A majority of voters say they would
vote to repeal Proposition 8, California's gay marriage ban,
according to a Field Poll to be released today.
Among 761 registered voters, a slim
majority (48%) say they would vote against the contentious
constitutional amendment that overturned the state Supreme Court's
May ruling in favor of gay marriage.
But forty-seven percent of respondents
say they would keep the ban and 5 percent remain undecided.
The question to overturn Proposition 8
is currently being considered by the California Supreme Court. A
ruling is expected before June.
Proposition 8 was approved by voters by
a slim 4 percent margin (52% to 48%). Today's poll shows opinions
have not wavered much since November, despite large demonstrations
and public protests against the measure.
“The results reveal a voting public
that remains sharply divided both overall and across political,
demographic and regional lines,” Field Poll Director Mark
A majority of Republicans surveyed
remain steadfastly against gay marriage (70- to -24%), while
Democrats strongly approve (63- to -31%).
Young voters between 18 and 39 favor
gay marriage by 55 percent while seniors over 65 are 58 percent
opposed, according to the poll.
Gay activists in California are
definitely not waiting to find out if the state Supreme Court rules
in their favor. Several organizations, most notably the Courage
Campaign, support a new ballot measure. And this week, Equality
California, the group that was in charge of the campaign against
Proposition 8, beefed up their leadership roster.
“We don't expect the court will rule
to overturn Prop. 8 so there will likely be another initiative,”

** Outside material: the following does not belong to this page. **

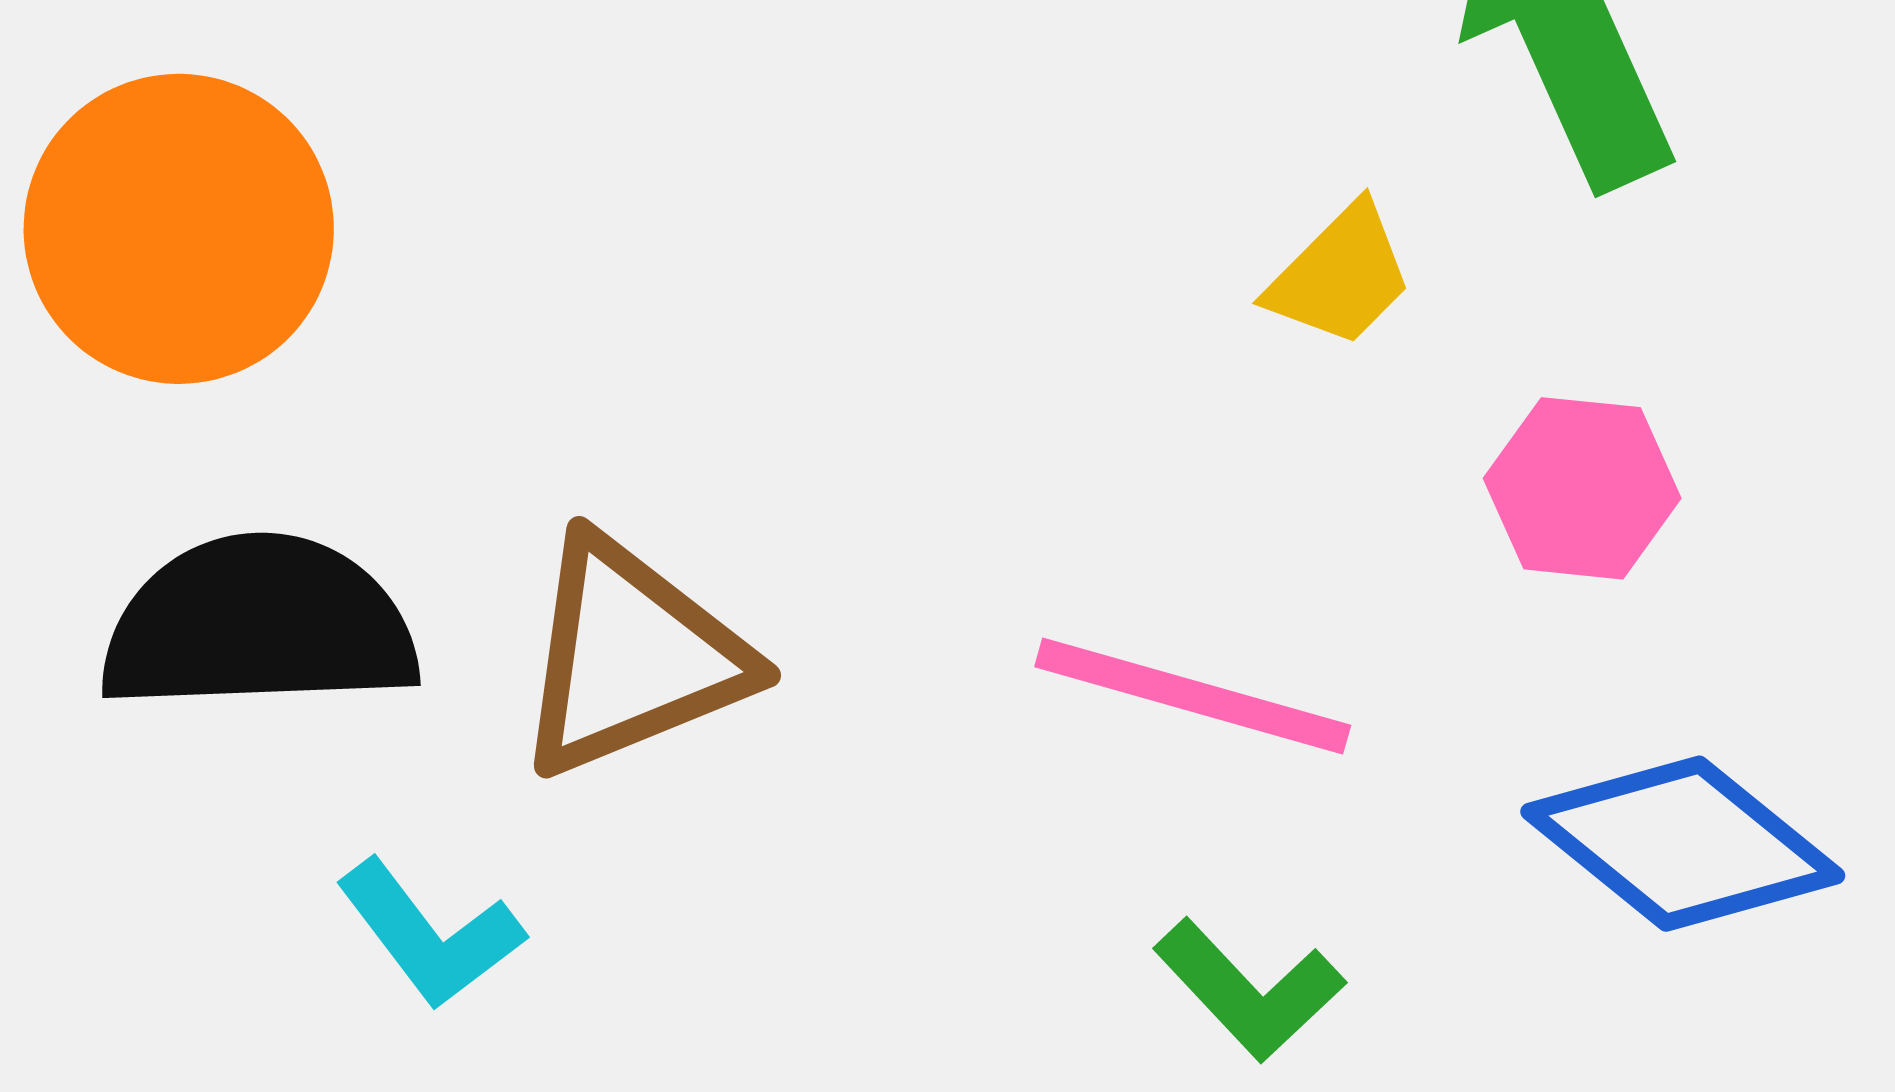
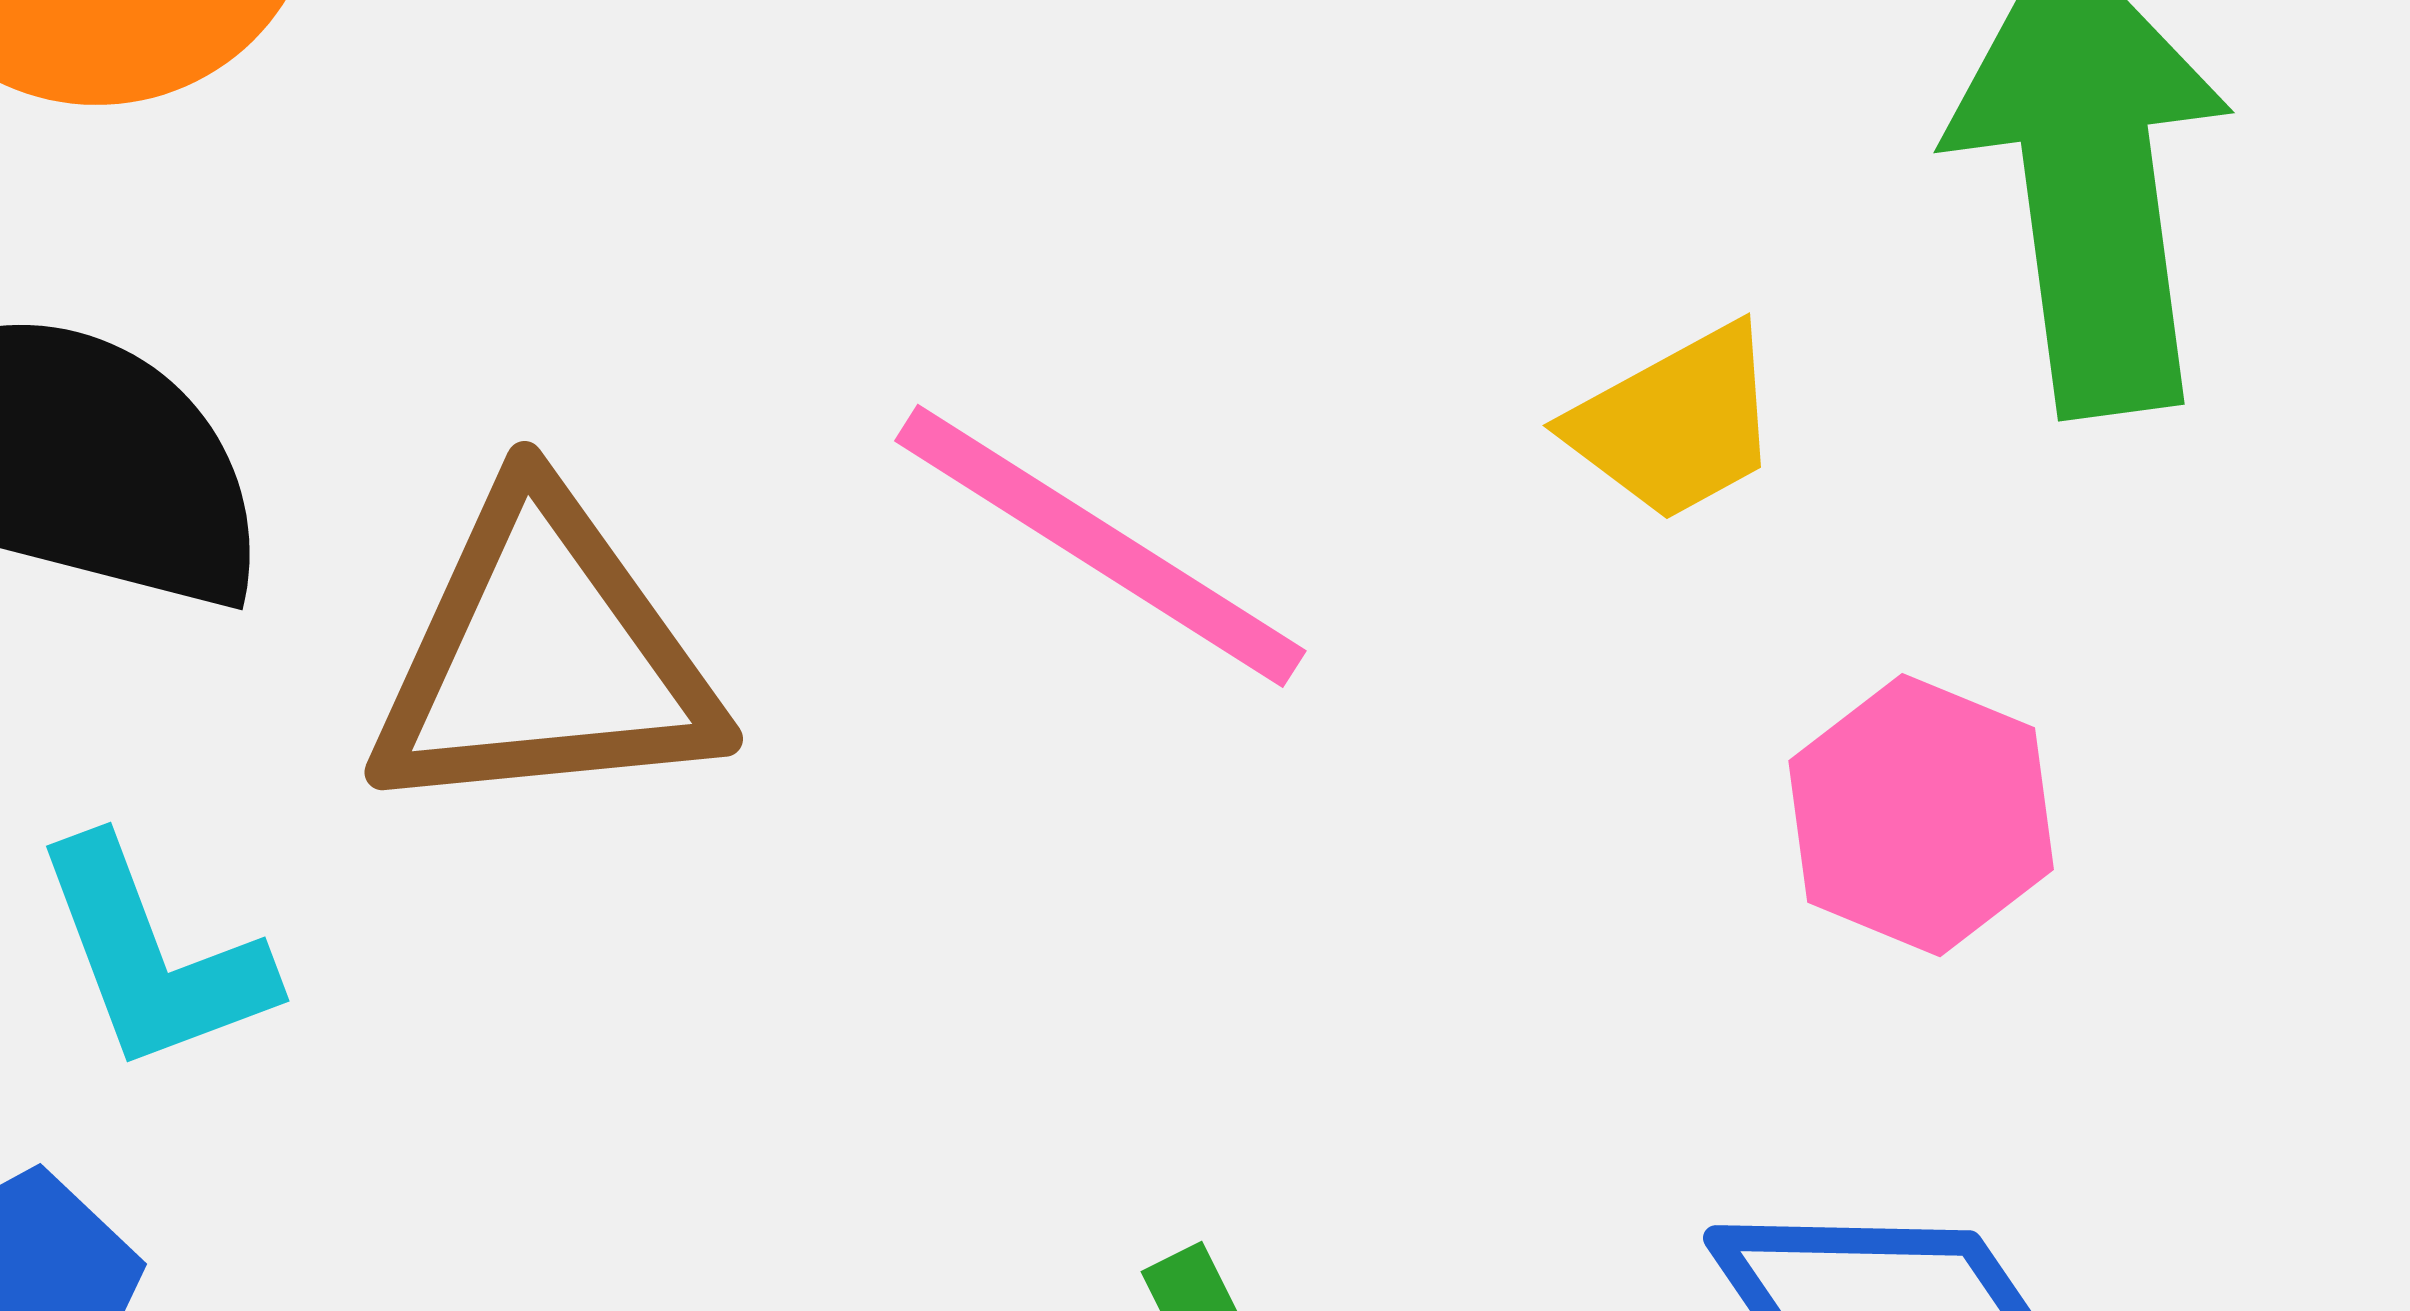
pink line: (1193, 696) -> (1100, 546), moved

Rick Jacobs, chair and founder of the Courage Campaign, told the San
Francisco Chronicle. “The movement understands that we will have
to win at the ballot box as soon as it is politically feasible.”
Poll results indicate success for gay
activists would largely depend on voter turnout. It might hinge on
the composition of voters who show up on Election Day; primarily
young Democrats and older Republicans.